1) things that have already been mentioned earlier in conversation (like in "So you did take care of that mother, but what about the child?");

2) things that can be seen in the moment of speaking ("Look at the driver!");

3) things that are easily understood from the context ("We went fishing yesterday. The weather was terrible!");

4) things that are unique in this world ("The Sun is shining. The air is fresh.")

However, I've noticed that some nouns that don't fall into any of the four categories above are still used with the definite article:

"We went to the forest yesterday and..." - the first phrase written by a forum member in a forum thread.
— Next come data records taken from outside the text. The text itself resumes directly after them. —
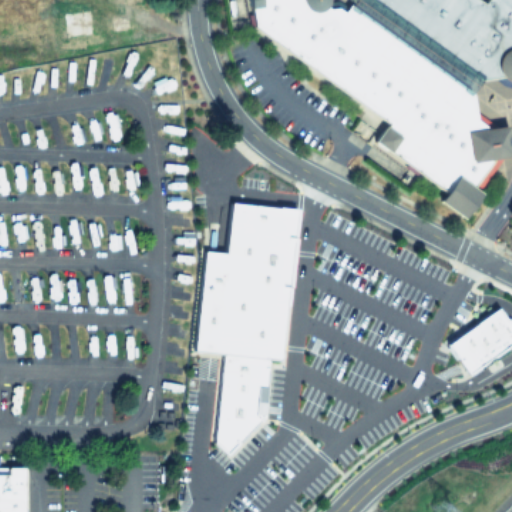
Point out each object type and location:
building: (76, 22)
building: (119, 22)
building: (77, 23)
building: (119, 23)
crop: (75, 26)
building: (462, 31)
road: (412, 43)
building: (413, 44)
building: (403, 70)
building: (140, 78)
building: (140, 78)
building: (391, 95)
parking lot: (289, 98)
road: (491, 99)
road: (287, 102)
building: (111, 127)
building: (112, 127)
road: (73, 152)
road: (224, 157)
road: (312, 174)
building: (74, 179)
building: (74, 180)
building: (36, 181)
building: (54, 181)
building: (55, 181)
building: (37, 182)
building: (128, 186)
building: (128, 186)
road: (259, 194)
road: (511, 196)
road: (77, 207)
road: (490, 222)
parking lot: (505, 235)
road: (374, 257)
road: (77, 261)
road: (154, 263)
road: (360, 301)
building: (240, 311)
road: (76, 316)
building: (342, 316)
building: (477, 340)
road: (353, 345)
road: (511, 355)
road: (73, 372)
road: (331, 385)
road: (4, 404)
road: (307, 425)
road: (1, 437)
road: (416, 445)
road: (195, 449)
road: (72, 466)
building: (10, 489)
building: (11, 490)
road: (215, 507)
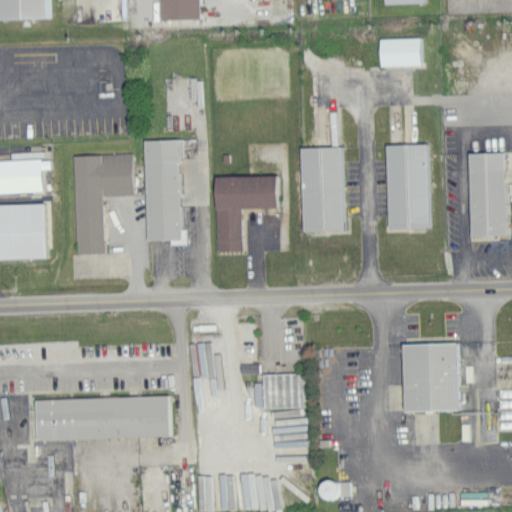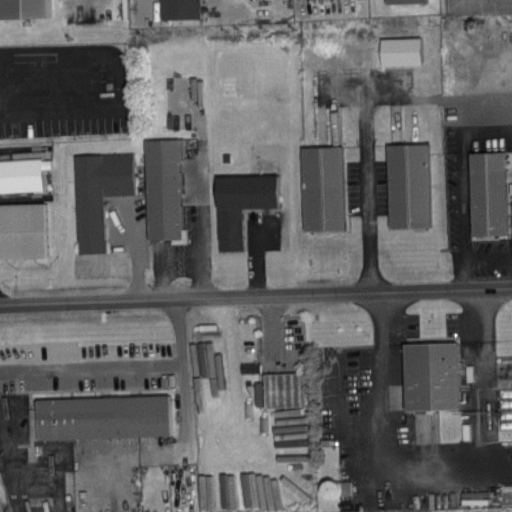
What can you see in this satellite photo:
building: (401, 1)
road: (481, 6)
building: (23, 8)
building: (177, 9)
building: (399, 50)
road: (483, 103)
road: (53, 110)
road: (364, 142)
building: (20, 172)
building: (406, 185)
building: (320, 188)
building: (162, 190)
building: (96, 193)
building: (485, 193)
road: (464, 203)
building: (238, 204)
building: (21, 230)
road: (256, 298)
road: (481, 314)
road: (378, 318)
road: (274, 331)
road: (123, 368)
building: (429, 373)
road: (236, 382)
road: (182, 406)
building: (101, 415)
road: (436, 472)
building: (333, 486)
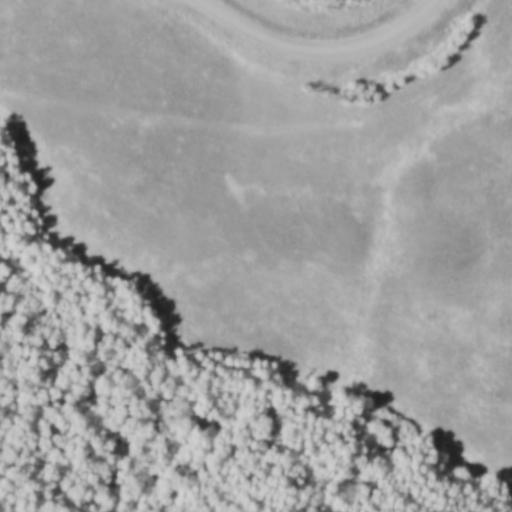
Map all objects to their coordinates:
road: (268, 135)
There was absolutely no conversation prior to this phrase and, therefore, there is no context provided yet. So, it automatically excludes case 1 and 3. The readers can't, of course, see any forest, which effectively excludes case 2, too. And there are many forests in this world. So, it's not case 4 either. If so, then what cases is it?
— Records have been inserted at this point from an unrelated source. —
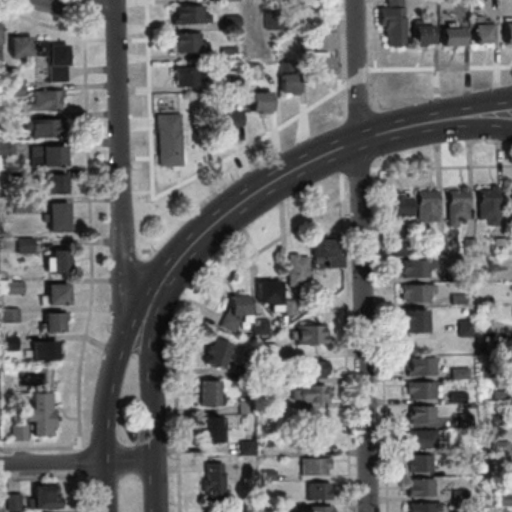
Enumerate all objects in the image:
building: (225, 0)
building: (295, 4)
building: (296, 4)
road: (76, 6)
road: (81, 7)
building: (189, 13)
building: (186, 15)
building: (229, 20)
building: (271, 20)
building: (389, 22)
road: (39, 23)
building: (392, 23)
building: (422, 30)
building: (482, 30)
building: (507, 30)
building: (417, 33)
building: (506, 33)
building: (452, 34)
building: (478, 35)
building: (448, 37)
road: (135, 39)
road: (92, 40)
road: (113, 40)
building: (321, 40)
building: (189, 41)
building: (184, 43)
building: (20, 47)
building: (17, 48)
building: (224, 54)
building: (322, 54)
road: (372, 56)
building: (54, 58)
building: (51, 60)
road: (338, 62)
building: (316, 64)
road: (438, 68)
building: (250, 71)
building: (10, 73)
building: (7, 74)
building: (185, 75)
building: (184, 76)
road: (355, 79)
building: (288, 81)
building: (231, 82)
building: (285, 83)
building: (12, 89)
building: (45, 99)
building: (42, 100)
building: (260, 100)
building: (256, 102)
road: (487, 111)
building: (229, 120)
building: (222, 121)
road: (487, 124)
building: (40, 127)
building: (42, 127)
road: (375, 135)
building: (168, 138)
building: (165, 139)
building: (5, 147)
road: (339, 149)
building: (47, 155)
building: (44, 156)
road: (118, 157)
road: (440, 167)
road: (355, 172)
road: (281, 177)
road: (341, 177)
building: (54, 183)
building: (49, 185)
road: (353, 192)
road: (161, 194)
building: (509, 198)
building: (508, 201)
building: (399, 203)
building: (488, 203)
building: (457, 204)
building: (485, 204)
building: (18, 205)
building: (395, 206)
building: (426, 206)
building: (453, 206)
building: (422, 208)
building: (57, 216)
building: (54, 217)
road: (87, 233)
building: (21, 244)
building: (24, 244)
building: (495, 244)
building: (466, 245)
building: (434, 247)
building: (397, 249)
building: (323, 252)
building: (326, 252)
road: (359, 255)
building: (57, 260)
building: (54, 262)
building: (413, 267)
building: (416, 267)
building: (297, 268)
building: (294, 270)
building: (456, 274)
building: (12, 287)
building: (413, 292)
building: (417, 292)
building: (56, 293)
building: (269, 293)
building: (266, 295)
building: (52, 296)
building: (455, 299)
building: (486, 299)
building: (286, 307)
building: (236, 311)
building: (233, 312)
building: (511, 312)
building: (7, 315)
road: (194, 316)
building: (414, 319)
building: (54, 320)
building: (411, 322)
building: (50, 323)
building: (261, 325)
building: (257, 326)
building: (462, 327)
building: (465, 327)
building: (308, 333)
road: (379, 334)
building: (306, 335)
building: (244, 336)
building: (6, 342)
road: (342, 342)
building: (487, 347)
building: (43, 349)
building: (264, 350)
building: (40, 351)
building: (217, 352)
building: (213, 354)
building: (420, 364)
building: (418, 365)
building: (317, 368)
building: (311, 369)
building: (456, 372)
building: (485, 372)
building: (240, 373)
building: (262, 378)
building: (421, 389)
building: (418, 390)
building: (209, 392)
building: (311, 392)
building: (205, 394)
building: (309, 394)
building: (496, 396)
building: (454, 397)
building: (263, 403)
road: (103, 405)
building: (242, 407)
road: (152, 410)
building: (421, 413)
building: (419, 414)
building: (37, 415)
building: (36, 417)
building: (495, 420)
building: (208, 429)
building: (211, 429)
building: (15, 433)
building: (422, 437)
building: (316, 439)
building: (418, 439)
building: (310, 442)
building: (454, 446)
building: (497, 446)
road: (38, 447)
building: (242, 447)
road: (77, 461)
road: (76, 462)
building: (420, 462)
building: (416, 463)
building: (315, 465)
building: (311, 466)
building: (487, 466)
road: (39, 476)
building: (214, 479)
building: (210, 481)
building: (420, 486)
building: (417, 487)
building: (318, 489)
road: (78, 491)
building: (314, 491)
building: (457, 494)
building: (45, 495)
building: (41, 498)
building: (504, 500)
building: (13, 501)
building: (10, 502)
building: (423, 506)
building: (421, 507)
building: (312, 508)
building: (309, 509)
Here are some other examples:

"For whomever it may concern: please, note that, unlike in Europe and the USA, school students in Asia always have their school lunch in the classroom."

(Why not "in a classroom"?)

"Five irritating things that can easily happen to you at the airport:"

(Why not "at an airport"?)

"This species can be found in any river or a pond. In fact, it can also be found in the sea."

(Why not "in a sea"?)

  • 2
    Related: Definite Article Meaning Syndrome.
    – J.R.
    Aug 24, 2018 at 7:43
  • 2
    Keep in mind that "context" doesn't mean "previous conversation", it means the sociocultural context of that moment (which includes previous conversation). If you live in a place where there's one forest nearby, or one place in the forest that's typical to "go to", then "the forest" is easily understood from context. That doesn't really answer your question -- hence the comment, not answer -- but it's worth mentioning.
    – anon
    Aug 24, 2018 at 16:21
  • @NicHartley - :) Well, I kind of know what the context is all about. In my example, neither that it was "only one forest nearby", nor that it was "a typical place to go to" was known to readers.
    – brilliant
    Aug 24, 2018 at 19:29
  • @brilliant That's true, which is why it didn't answer your question :) It was more directed towards other people reading this question than you.
    – anon
    Aug 24, 2018 at 19:32
  • @NicHartley - I see. BTW, was I just now supposed to say "what the context is all about" or "what a context is all about"?
    – brilliant
    Aug 24, 2018 at 19:37

1 Answer 1


According to the Cambridge Dictionary, you have missed another case:


used before some nouns that refer to place when you want to mention that type of place, without showing exactly which example of the place you mean

We spent all day at the beach.
Let's go to the movies this evening.
I have to go to the bank and get some Euros

I think that the forest, the classroom, the airport and the sea in your phrases perfectly match this case.

Also, you may be right pointing out that the use of 'a' is fair in some of those phrases.


used to mean any or every thing or person of the type you are referring to

An airport and a sea fulfill this meaning but in my opinion you can't use a in your other phrases. They went to a specific forest. Asian students do not lunch in some classroom, they lunch in the same classroom where they are taught. In Spain at least, in schools students do not change classroom, different teachers come to the classroom.